WHAT NEEDS TO BE DONE: Copy out the items word for word, from the line containing "name author: (Walter) Rich." through the line containing "name author: (Nutt. ex Torr. & A. Gray) Jeps.", including both of those lines.

☆ ☆ ☆ ☆

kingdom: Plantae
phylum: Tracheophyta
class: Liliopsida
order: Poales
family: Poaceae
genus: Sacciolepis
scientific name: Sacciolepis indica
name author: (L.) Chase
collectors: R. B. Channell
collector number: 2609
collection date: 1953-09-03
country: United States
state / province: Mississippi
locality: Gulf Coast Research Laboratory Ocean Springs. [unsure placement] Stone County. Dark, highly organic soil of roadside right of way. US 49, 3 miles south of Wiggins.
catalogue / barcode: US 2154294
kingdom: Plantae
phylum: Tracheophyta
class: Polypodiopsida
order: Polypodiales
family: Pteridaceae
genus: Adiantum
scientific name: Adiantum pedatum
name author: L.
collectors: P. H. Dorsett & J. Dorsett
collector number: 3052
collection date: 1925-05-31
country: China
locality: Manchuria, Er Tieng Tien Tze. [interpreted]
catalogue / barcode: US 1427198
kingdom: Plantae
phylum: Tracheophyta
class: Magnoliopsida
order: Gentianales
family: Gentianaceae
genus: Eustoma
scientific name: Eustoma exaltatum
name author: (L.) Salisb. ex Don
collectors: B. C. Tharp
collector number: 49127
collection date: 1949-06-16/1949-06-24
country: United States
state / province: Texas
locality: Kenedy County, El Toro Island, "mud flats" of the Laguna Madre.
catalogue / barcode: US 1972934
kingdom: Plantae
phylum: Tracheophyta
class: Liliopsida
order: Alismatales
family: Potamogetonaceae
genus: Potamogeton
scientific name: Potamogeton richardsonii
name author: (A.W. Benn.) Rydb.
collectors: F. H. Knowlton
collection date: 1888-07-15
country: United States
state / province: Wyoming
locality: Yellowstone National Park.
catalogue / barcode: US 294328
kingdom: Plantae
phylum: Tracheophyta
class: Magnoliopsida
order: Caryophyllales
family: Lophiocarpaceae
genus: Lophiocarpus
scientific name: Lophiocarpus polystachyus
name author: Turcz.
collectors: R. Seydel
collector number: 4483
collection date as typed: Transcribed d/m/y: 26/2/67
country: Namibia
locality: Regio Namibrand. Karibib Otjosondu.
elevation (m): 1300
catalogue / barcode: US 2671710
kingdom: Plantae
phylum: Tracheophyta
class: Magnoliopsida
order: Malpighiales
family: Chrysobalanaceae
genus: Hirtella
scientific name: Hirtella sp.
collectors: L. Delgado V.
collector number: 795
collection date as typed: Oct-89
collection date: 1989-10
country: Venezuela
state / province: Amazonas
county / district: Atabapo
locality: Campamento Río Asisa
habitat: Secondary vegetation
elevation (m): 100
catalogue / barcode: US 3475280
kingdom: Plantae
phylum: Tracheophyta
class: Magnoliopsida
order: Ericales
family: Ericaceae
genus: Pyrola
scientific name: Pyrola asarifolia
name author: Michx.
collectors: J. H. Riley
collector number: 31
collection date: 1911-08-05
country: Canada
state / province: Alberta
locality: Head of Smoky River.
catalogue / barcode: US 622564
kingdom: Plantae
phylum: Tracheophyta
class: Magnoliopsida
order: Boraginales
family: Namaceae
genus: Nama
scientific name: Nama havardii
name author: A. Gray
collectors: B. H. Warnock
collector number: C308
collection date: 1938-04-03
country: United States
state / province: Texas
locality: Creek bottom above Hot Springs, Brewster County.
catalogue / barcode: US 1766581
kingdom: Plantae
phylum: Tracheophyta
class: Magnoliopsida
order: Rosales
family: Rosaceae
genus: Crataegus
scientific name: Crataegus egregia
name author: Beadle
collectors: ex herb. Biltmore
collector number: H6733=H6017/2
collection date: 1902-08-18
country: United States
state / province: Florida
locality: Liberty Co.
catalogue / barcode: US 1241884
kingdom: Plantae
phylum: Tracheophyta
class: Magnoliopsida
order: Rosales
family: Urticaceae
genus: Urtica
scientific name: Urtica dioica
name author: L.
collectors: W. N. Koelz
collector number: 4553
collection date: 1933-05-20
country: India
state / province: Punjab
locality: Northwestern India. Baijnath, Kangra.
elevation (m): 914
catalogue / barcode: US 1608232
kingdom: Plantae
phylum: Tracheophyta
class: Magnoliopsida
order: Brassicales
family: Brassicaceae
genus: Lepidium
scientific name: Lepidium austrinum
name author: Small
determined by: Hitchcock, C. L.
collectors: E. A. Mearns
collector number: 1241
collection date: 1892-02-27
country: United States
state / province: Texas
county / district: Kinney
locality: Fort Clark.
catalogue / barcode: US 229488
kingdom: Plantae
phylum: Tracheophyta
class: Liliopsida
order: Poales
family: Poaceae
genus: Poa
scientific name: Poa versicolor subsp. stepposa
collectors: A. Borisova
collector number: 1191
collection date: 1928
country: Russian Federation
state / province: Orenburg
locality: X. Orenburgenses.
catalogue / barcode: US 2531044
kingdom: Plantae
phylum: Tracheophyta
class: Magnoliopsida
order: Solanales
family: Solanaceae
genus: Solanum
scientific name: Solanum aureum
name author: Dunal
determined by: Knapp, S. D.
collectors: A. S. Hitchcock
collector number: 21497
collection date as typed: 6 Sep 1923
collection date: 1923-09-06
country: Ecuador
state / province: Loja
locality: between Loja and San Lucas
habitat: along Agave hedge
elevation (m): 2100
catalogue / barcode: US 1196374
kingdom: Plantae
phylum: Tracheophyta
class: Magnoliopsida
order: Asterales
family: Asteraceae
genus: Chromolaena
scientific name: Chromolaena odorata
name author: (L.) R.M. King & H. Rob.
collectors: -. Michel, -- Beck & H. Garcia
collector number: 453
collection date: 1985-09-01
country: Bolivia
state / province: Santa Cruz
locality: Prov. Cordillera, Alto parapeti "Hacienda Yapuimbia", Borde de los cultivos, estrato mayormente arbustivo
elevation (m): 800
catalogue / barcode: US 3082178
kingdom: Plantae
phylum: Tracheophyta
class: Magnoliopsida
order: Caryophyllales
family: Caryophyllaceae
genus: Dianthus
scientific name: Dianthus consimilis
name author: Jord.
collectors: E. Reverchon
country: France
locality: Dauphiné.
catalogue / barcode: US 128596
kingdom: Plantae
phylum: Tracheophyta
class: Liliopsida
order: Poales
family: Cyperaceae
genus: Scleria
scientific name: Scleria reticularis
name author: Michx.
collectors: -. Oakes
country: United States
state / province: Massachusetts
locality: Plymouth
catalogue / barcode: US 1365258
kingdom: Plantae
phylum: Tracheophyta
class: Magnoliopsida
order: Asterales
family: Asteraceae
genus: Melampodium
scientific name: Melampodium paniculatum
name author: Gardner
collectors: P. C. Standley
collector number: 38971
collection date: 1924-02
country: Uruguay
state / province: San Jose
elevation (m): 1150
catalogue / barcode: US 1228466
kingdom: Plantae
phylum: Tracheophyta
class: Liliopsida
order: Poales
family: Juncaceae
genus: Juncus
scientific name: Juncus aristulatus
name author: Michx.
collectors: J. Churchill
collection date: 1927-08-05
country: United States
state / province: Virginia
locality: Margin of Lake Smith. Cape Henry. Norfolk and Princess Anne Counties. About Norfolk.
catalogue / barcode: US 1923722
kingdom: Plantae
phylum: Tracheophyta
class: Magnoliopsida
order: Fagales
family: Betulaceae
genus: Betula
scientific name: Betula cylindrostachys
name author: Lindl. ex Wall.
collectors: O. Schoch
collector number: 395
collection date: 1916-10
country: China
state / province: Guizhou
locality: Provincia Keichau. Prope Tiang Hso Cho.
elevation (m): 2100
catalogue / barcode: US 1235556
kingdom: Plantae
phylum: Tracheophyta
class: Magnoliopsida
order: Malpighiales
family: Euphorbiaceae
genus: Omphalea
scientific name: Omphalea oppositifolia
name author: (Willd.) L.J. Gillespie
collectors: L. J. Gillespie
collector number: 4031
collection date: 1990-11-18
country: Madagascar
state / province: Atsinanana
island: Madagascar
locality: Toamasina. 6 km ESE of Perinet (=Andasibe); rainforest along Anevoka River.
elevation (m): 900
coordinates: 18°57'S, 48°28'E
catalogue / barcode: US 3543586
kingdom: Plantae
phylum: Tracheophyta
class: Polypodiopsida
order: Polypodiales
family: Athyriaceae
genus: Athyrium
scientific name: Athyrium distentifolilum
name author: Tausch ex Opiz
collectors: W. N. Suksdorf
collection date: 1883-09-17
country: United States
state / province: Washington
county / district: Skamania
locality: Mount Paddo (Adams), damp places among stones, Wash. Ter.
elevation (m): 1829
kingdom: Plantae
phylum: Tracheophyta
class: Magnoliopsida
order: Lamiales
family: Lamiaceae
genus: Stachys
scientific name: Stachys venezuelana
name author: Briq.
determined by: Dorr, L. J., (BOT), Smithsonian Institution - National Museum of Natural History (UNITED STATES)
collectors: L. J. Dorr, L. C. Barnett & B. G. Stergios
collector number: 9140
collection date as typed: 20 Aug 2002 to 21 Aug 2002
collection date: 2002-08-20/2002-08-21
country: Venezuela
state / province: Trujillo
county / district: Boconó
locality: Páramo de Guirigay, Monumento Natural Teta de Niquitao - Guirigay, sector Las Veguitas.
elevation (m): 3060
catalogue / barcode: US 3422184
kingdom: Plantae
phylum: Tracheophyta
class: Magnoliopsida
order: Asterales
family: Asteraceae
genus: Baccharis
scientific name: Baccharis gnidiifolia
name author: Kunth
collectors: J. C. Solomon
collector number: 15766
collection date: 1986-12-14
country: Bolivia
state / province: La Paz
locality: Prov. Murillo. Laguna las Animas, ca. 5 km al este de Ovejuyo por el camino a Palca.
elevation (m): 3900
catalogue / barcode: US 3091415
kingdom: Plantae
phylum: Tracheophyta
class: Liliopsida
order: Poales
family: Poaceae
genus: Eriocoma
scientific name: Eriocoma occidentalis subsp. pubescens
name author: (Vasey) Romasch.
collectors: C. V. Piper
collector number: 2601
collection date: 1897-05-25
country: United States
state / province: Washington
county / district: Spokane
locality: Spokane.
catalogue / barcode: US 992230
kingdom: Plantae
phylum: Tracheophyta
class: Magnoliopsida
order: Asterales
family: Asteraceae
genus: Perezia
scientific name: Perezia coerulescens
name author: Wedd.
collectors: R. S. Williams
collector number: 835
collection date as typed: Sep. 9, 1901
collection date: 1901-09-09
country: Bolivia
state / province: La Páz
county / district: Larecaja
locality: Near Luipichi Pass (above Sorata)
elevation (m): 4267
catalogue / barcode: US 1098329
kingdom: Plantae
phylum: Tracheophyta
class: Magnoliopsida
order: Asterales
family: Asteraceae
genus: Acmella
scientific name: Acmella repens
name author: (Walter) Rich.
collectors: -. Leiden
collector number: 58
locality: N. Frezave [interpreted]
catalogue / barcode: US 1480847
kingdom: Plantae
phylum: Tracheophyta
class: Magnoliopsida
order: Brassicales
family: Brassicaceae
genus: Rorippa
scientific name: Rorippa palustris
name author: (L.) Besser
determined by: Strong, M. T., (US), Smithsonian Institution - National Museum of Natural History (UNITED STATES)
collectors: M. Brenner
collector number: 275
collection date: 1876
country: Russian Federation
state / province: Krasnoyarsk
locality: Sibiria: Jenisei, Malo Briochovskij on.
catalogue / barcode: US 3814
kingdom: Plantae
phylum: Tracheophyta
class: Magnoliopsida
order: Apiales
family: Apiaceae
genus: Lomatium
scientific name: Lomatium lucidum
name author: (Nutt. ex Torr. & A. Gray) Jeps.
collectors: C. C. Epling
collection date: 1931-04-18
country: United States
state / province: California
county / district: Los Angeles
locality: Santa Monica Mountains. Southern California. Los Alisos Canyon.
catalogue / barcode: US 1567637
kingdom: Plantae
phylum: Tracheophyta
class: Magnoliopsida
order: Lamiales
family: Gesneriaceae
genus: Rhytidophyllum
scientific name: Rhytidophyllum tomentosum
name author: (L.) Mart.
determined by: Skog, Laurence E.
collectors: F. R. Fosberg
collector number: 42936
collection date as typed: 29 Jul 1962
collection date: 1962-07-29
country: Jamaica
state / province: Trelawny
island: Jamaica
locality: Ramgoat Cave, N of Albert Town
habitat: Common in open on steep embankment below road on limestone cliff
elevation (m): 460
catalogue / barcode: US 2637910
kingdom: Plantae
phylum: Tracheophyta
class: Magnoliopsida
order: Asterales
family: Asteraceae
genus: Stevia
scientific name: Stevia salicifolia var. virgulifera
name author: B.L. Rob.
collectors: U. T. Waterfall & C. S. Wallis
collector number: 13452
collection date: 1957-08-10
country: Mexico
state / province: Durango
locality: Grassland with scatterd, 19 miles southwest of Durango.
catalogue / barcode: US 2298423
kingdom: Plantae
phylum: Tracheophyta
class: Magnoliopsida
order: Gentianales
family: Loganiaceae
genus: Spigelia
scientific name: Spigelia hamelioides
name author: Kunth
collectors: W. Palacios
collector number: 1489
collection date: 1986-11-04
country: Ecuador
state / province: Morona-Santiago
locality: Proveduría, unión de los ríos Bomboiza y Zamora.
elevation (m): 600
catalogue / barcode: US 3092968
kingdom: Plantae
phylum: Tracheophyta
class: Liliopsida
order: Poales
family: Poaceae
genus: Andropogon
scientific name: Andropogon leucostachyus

☆ ☆ ☆ ☆

ANSWER TO THIS PROBLEM:
name author: (Walter) Rich.
collectors: -. Leiden
collector number: 58
locality: N. Frezave [interpreted]
catalogue / barcode: US 1480847
kingdom: Plantae
phylum: Tracheophyta
class: Magnoliopsida
order: Brassicales
family: Brassicaceae
genus: Rorippa
scientific name: Rorippa palustris
name author: (L.) Besser
determined by: Strong, M. T., (US), Smithsonian Institution - National Museum of Natural History (UNITED STATES)
collectors: M. Brenner
collector number: 275
collection date: 1876
country: Russian Federation
state / province: Krasnoyarsk
locality: Sibiria: Jenisei, Malo Briochovskij on.
catalogue / barcode: US 3814
kingdom: Plantae
phylum: Tracheophyta
class: Magnoliopsida
order: Apiales
family: Apiaceae
genus: Lomatium
scientific name: Lomatium lucidum
name author: (Nutt. ex Torr. & A. Gray) Jeps.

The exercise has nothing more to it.